An undated photo provided by Tobias Deschner shows a female chimpanzee named Roxy, right, applying an insect to a wound on the face of a male chimpanzee named Thea. Tobias Deschner via The New York Times
Chimpanzees design and use tools. That is well known. But is it possible that they also use medicines to treat their own and others’ injuries? A new report suggests they do.
Since 2005, researchers have been studying a community of 45 chimpanzees in the Loango National Park in Gabon, on the west coast of Africa. Over a period of 15 months, from November 2019 to February 2021, the researchers saw 76 open wounds on 22 chimpanzees. In 19 instances they watched a chimp performing what looked like self-treatment of the wound using an insect as a salve. In a few instances, one chimp appeared to treat another. The scientists published their observations in the journal Current Biology on Monday.
The procedure was similar each time. First, the chimps caught a flying insect; then they immobilised it by squeezing it between their lips. They placed the insect on the wound, moving it around with their fingertips. Finally, they took the insect out, using either their mouths or their fingers. Often, they put the insect in the wound and took it out several times.
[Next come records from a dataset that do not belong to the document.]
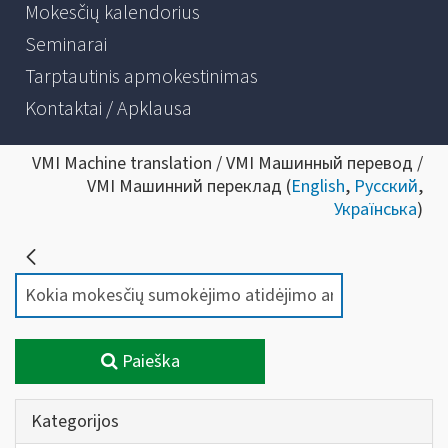
Mokesčių kalendorius
Seminarai
Tarptautinis apmokestinimas
Kontaktai / Apklausa
VMI Machine translation / VMI Машинный перевод /
VMI Машинний переклад (
English
,
Русский
,
Українська
)
Paieška
Kategorijos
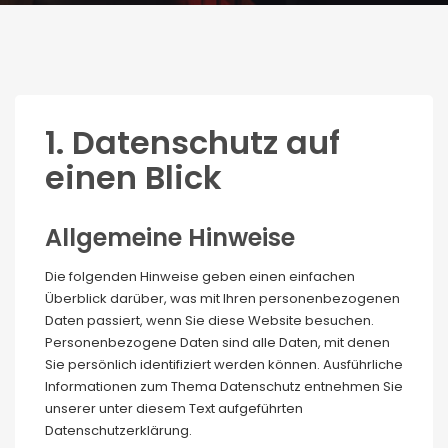
1. Datenschutz auf
einen Blick
Allgemeine Hinweise
Die folgenden Hinweise geben einen einfachen
Überblick darüber, was mit Ihren personenbezogenen
Daten passiert, wenn Sie diese Website besuchen.
Personenbezogene Daten sind alle Daten, mit denen
Sie persönlich identifiziert werden können. Ausführliche
Informationen zum Thema Datenschutz entnehmen Sie
unserer unter diesem Text aufgeführten
Datenschutzerklärung.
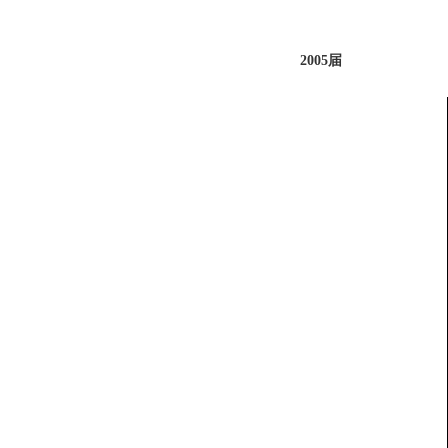
2005届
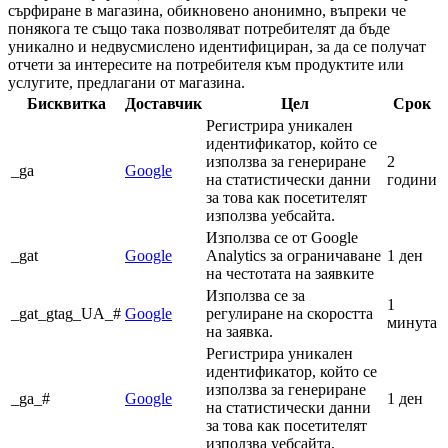
сърфиране в магазина, обикновено анонимно, въпреки че
понякога те също така позволяват потребителят да бъде
уникално и недвусмислено идентифициран, за да се получат
отчети за интересите на потребителя към продуктите или
услугите, предлагани от магазина.
Бисквитка
Доставчик
Цел
Срок
Регистрира уникален
идентификатор, който се
използва за генериране
2
_ga
Google
на статистически данни
години
за това как посетителят
използва уебсайта.
Използва се от Google
_gat
Google
Analytics за ограничаване
1 ден
на честотата на заявките
Използва се за
1
_gat_gtag_UA_#
Google
регулиране на скоростта
минута
на заявка.
Регистрира уникален
идентификатор, който се
използва за генериране
_ga_#
Google
1 ден
на статистически данни
за това как посетителят
използва уебсайта.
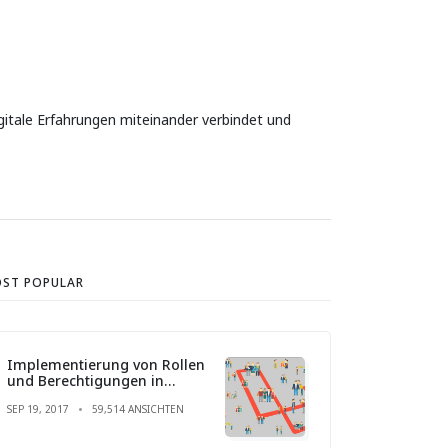
igitale Erfahrungen miteinander verbindet und
ST POPULAR
Implementierung von Rollen
und Berechtigungen in
Laravel
SEP 19, 2017
59,514 ANSICHTEN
The researchers do not know what insect the chimps were using, or precisely how it may help heal a wound. They do know that the bugs are small flying insects, dark in colour. There’s no evidence that the chimps are eating the insects — they are definitely squeezing them with their lips and then applying them to the wounds.
There have been other reports of self-medication in animals, including dogs and cats that eat grass or plants, probably to help them vomit, and bears and deer that consume medicinal plants, apparently to self-medicate. Orangutans have been seen applying plant material to soothe muscle injuries. But the researchers know of no previous report of nonhuman mammals using insects for a medicinal purpose.
In three instances, the researchers saw chimps using the technique on another chimp. In one case, they saw an adult female named Carol grooming around a flesh wound on the leg of an adult male, Littlegrey. She grabbed an insect, and gave it to Littlegrey, who put it between his lips, and transferred it to his wound. Later, Carol and another adult male were seen moving the insect around on Littlegrey’s wound. Another adult male approached, took the insect out of the wound, put it between his own lips, then reapplied it to Littlegrey’s leg.
One chimp, an adult male named Freddy, was a particularly enthusiastic user of insect medicine, treating himself numerous times for injuries of his head, both arms, his lower back, his left wrist and his penis. One day, the researchers watched him treat himself twice for the same arm wound. The researchers don’t know how Freddy got these injuries, but some of them probably involved fighting with other males.
There are some animals that cooperate with others in similar ways, said Simone Pika, who leads an animal cognition lab at the University of Osnabrück in Germany and is an author of the study. “But we don’t know of any other instances in mammals,” she said. “This may be a learnt behaviour that exists only in this group. We don’t know if our chimps are special in this regard.”
Aaron Sandel, an anthropologist at the University of Texas at Austin, found the work valuable, but at the same time expressed some doubts. “They don’t offer an alternative explanation for the behaviour, and they make no connection to what insect it might be,” he said. “The jump to a potential medical function? That’s a stretch at this point.”
Still, he said, “attending to their own wounds or the wounds of others using a tool, another object — that’s very rare.” Their documentation of chimps paying such attention to other chimps is, he added, “an important contribution to the study of social behaviour in apes. And it’s still interesting to ask whether there is empathy involved in this, as it is in humans.”
In some forms of ape social behaviour, it is clear that there is an exchange of value. For example, grooming another chimp provides relief from parasites for the groomed animal, but also an insect snack for the groomer. But in the instances she observed, Pika said, the chimp gets nothing tangible in return. To her, this shows the apes are engaging in an act that increases “the welfare of another being,” and teaches us more about the primates’ social relationships.